The required output is the line containing "can [89,207,131,280] ->" followed by each line through the end of the data below, repeated exactly and with nothing added.

Information supplied:
++++++++++

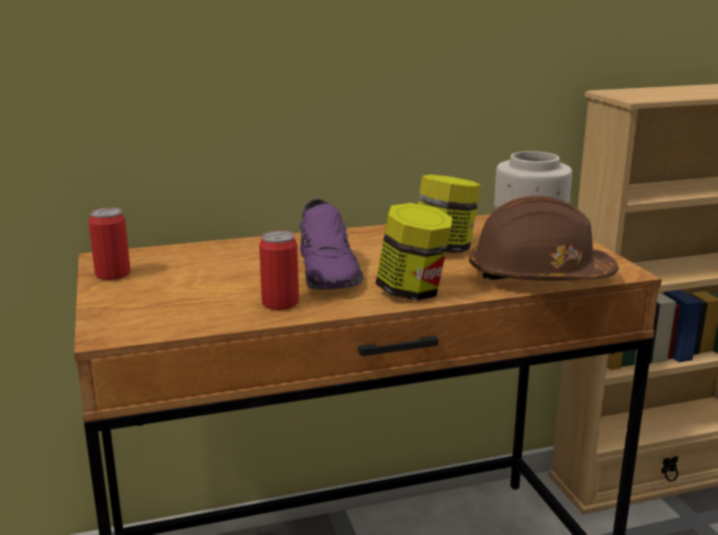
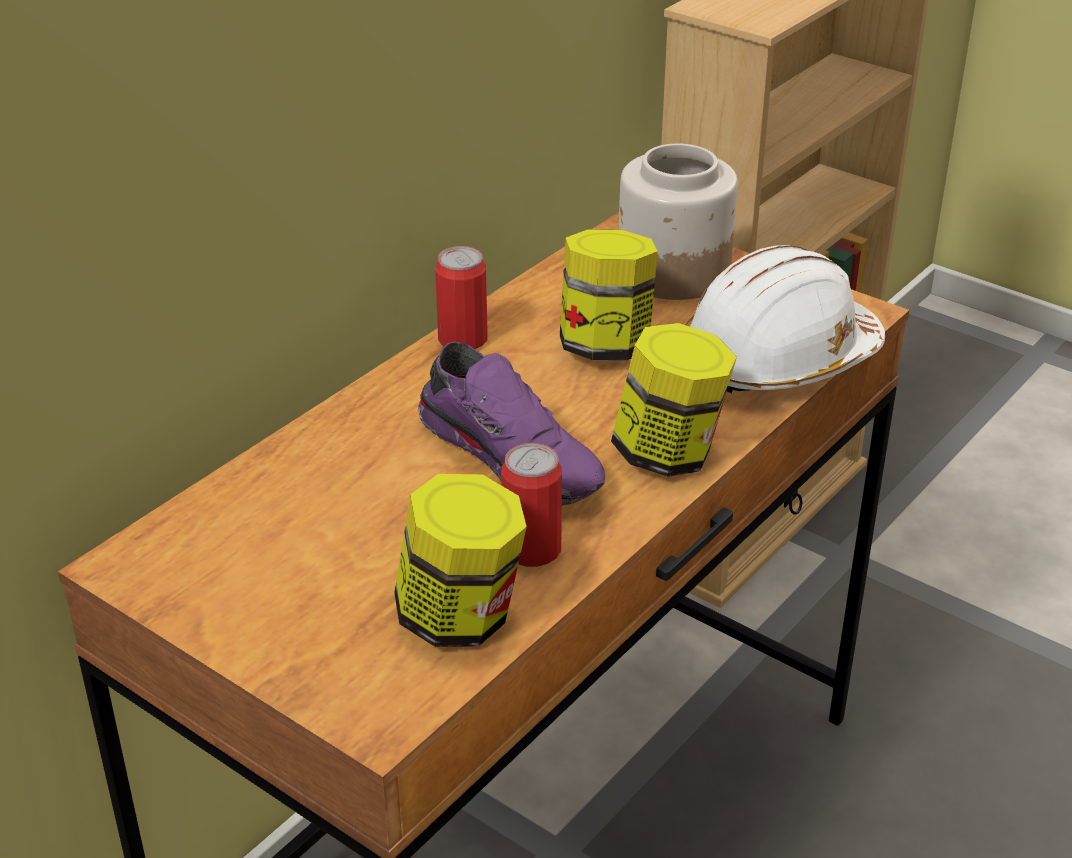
camera: 35 degrees left, 15 degrees up
can [89,207,131,280] -> can moved to [435,246,488,349]
brown hard hat [469,195,619,281] -> white hard hat [685,245,885,393]
none -> jar [394,474,527,647]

++++++++++

Result:
can [89,207,131,280] -> can moved to [435,246,488,349]
brown hard hat [469,195,619,281] -> white hard hat [685,245,885,393]
none -> jar [394,474,527,647]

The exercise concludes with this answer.